#### [TASK PROMPT]
Can you turn every line of the records below into a numbered list, leaving out any blank lines?
━━━━━ SUPPLIED MATERIAL ━━━━━
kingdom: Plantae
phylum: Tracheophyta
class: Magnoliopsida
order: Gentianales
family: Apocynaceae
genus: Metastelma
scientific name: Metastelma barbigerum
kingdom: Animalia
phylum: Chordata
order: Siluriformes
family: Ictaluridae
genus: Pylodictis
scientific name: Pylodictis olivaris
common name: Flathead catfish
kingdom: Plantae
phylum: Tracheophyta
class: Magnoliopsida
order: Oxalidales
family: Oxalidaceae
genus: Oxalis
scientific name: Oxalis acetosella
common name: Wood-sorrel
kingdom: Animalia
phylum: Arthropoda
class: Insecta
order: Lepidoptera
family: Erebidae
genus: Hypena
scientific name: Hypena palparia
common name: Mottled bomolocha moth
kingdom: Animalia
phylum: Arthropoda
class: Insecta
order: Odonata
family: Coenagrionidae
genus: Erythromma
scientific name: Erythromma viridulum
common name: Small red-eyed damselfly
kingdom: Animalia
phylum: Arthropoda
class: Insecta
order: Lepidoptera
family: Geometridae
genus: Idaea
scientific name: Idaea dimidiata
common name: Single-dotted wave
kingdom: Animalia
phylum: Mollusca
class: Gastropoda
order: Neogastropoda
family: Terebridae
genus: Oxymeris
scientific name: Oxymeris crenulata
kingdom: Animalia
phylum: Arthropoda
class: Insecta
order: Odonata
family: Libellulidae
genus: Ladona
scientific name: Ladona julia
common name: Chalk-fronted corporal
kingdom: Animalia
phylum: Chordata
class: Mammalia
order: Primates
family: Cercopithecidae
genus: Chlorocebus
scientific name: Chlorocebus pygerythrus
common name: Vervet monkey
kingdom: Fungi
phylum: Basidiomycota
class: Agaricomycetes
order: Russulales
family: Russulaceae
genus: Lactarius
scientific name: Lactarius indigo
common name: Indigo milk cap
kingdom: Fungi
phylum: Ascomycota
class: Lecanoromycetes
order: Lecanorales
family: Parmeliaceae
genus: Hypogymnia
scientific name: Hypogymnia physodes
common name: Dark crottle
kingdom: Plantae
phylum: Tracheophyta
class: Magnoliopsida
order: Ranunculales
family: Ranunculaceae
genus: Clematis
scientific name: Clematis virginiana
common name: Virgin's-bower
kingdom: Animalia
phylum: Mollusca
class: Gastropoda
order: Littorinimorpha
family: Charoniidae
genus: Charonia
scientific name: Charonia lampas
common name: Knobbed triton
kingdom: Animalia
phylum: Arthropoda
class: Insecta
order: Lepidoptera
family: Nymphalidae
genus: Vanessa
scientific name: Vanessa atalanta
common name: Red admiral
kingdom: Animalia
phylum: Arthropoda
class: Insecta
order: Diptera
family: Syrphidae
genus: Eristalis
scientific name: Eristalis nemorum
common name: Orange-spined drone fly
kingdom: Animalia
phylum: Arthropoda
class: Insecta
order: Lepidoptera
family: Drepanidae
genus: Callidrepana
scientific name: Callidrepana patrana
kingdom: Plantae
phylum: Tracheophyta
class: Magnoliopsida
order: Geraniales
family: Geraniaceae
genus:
━━━━━
#### [SOLUTION]
1. kingdom: Plantae
2. phylum: Tracheophyta
3. class: Magnoliopsida
4. order: Gentianales
5. family: Apocynaceae
6. genus: Metastelma
7. scientific name: Metastelma barbigerum
8. kingdom: Animalia
9. phylum: Chordata
10. order: Siluriformes
11. family: Ictaluridae
12. genus: Pylodictis
13. scientific name: Pylodictis olivaris
14. common name: Flathead catfish
15. kingdom: Plantae
16. phylum: Tracheophyta
17. class: Magnoliopsida
18. order: Oxalidales
19. family: Oxalidaceae
20. genus: Oxalis
21. scientific name: Oxalis acetosella
22. common name: Wood-sorrel
23. kingdom: Animalia
24. phylum: Arthropoda
25. class: Insecta
26. order: Lepidoptera
27. family: Erebidae
28. genus: Hypena
29. scientific name: Hypena palparia
30. common name: Mottled bomolocha moth
31. kingdom: Animalia
32. phylum: Arthropoda
33. class: Insecta
34. order: Odonata
35. family: Coenagrionidae
36. genus: Erythromma
37. scientific name: Erythromma viridulum
38. common name: Small red-eyed damselfly
39. kingdom: Animalia
40. phylum: Arthropoda
41. class: Insecta
42. order: Lepidoptera
43. family: Geometridae
44. genus: Idaea
45. scientific name: Idaea dimidiata
46. common name: Single-dotted wave
47. kingdom: Animalia
48. phylum: Mollusca
49. class: Gastropoda
50. order: Neogastropoda
51. family: Terebridae
52. genus: Oxymeris
53. scientific name: Oxymeris crenulata
54. kingdom: Animalia
55. phylum: Arthropoda
56. class: Insecta
57. order: Odonata
58. family: Libellulidae
59. genus: Ladona
60. scientific name: Ladona julia
61. common name: Chalk-fronted corporal
62. kingdom: Animalia
63. phylum: Chordata
64. class: Mammalia
65. order: Primates
66. family: Cercopithecidae
67. genus: Chlorocebus
68. scientific name: Chlorocebus pygerythrus
69. common name: Vervet monkey
70. kingdom: Fungi
71. phylum: Basidiomycota
72. class: Agaricomycetes
73. order: Russulales
74. family: Russulaceae
75. genus: Lactarius
76. scientific name: Lactarius indigo
77. common name: Indigo milk cap
78. kingdom: Fungi
79. phylum: Ascomycota
80. class: Lecanoromycetes
81. order: Lecanorales
82. family: Parmeliaceae
83. genus: Hypogymnia
84. scientific name: Hypogymnia physodes
85. common name: Dark crottle
86. kingdom: Plantae
87. phylum: Tracheophyta
88. class: Magnoliopsida
89. order: Ranunculales
90. family: Ranunculaceae
91. genus: Clematis
92. scientific name: Clematis virginiana
93. common name: Virgin's-bower
94. kingdom: Animalia
95. phylum: Mollusca
96. class: Gastropoda
97. order: Littorinimorpha
98. family: Charoniidae
99. genus: Charonia
100. scientific name: Charonia lampas
101. common name: Knobbed triton
102. kingdom: Animalia
103. phylum: Arthropoda
104. class: Insecta
105. order: Lepidoptera
106. family: Nymphalidae
107. genus: Vanessa
108. scientific name: Vanessa atalanta
109. common name: Red admiral
110. kingdom: Animalia
111. phylum: Arthropoda
112. class: Insecta
113. order: Diptera
114. family: Syrphidae
115. genus: Eristalis
116. scientific name: Eristalis nemorum
117. common name: Orange-spined drone fly
118. kingdom: Animalia
119. phylum: Arthropoda
120. class: Insecta
121. order: Lepidoptera
122. family: Drepanidae
123. genus: Callidrepana
124. scientific name: Callidrepana patrana
125. kingdom: Plantae
126. phylum: Tracheophyta
127. class: Magnoliopsida
128. order: Geraniales
129. family: Geraniaceae
130. genus:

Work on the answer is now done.